Running Spark on a Slurm cluster. This works via spark in the standalone mode: docs.
Steps:
- Download a version 2+ of spark that contains hadoop from downloads.
- Extract it to a shared location on the cluster. Your home directory for example.
- Set the SPARK_HOME environment variable. eg.
export SPARK_HOME=.../spark-2.3.0-bin-hadoop2.7
. - Download spark.sbatch from this repo. Update
spark-2.3.0-bin-hadoop2.7
for the version of spark you downloaded. You may also edit this to increase the number of nodes/cpus/memory used by your spark cluster.
Start a sbatch job that will run your cluster.
This will start up multiple nodes and continue running until you scancel
this job.
sbatch spark.sbatch
Check the slurm-*.out file created by this job.
The top line should contain the spark master address. eg. spark://<nodename>:7077
This needs to be passed in to your spark commands.

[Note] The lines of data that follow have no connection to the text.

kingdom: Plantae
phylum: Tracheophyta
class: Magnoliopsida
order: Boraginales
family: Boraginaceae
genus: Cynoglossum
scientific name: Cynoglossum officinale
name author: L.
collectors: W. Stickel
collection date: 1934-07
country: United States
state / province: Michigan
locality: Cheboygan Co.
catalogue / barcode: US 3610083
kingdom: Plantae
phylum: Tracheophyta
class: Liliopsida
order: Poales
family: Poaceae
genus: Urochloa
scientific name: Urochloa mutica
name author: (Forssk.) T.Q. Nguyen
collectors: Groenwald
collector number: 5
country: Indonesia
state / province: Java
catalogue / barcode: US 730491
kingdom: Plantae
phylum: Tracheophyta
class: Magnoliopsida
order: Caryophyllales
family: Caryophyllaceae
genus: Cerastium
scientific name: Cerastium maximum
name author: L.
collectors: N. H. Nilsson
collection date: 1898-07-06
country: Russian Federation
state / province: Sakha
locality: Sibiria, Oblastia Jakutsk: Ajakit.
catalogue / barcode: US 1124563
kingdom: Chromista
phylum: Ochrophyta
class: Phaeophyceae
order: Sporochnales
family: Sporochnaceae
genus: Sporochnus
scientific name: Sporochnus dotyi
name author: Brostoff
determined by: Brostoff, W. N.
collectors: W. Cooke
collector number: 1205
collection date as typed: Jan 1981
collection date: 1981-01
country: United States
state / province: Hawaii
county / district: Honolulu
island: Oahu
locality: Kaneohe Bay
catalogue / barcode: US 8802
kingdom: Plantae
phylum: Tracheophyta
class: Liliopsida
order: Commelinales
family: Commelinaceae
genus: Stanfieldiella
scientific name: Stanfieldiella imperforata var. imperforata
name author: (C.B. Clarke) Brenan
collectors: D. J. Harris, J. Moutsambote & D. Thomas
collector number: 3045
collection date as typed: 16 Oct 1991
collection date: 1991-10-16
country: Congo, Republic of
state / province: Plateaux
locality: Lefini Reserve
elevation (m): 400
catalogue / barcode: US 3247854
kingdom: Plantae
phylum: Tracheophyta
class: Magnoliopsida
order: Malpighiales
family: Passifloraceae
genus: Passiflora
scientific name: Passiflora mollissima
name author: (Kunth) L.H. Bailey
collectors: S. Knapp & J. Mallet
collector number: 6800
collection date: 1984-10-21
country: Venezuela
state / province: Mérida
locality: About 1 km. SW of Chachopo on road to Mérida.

SPARK_MASTER=spark://<nodename>:7077
$SPARK_HOME/bin/spark-submit --master $SPARK_MASTER $SPARK_HOME/examples/src/main/python/pi.py
scancel <JOBID>
$SPARK_HOME/bin/spark-submit $SPARK_HOME/examples/src/main/python/pi.py
If you have kryoserializer errors where file chunks where too big to be passed around. To fix this run:
cp $SPARK_HOME/conf/spark-defaults.conf.template $SPARK_HOME/conf/defaults.conf
Then add the following to the end of $SPARK_HOME/conf/defaults.conf
spark.kryoserializer.buffer.max 1g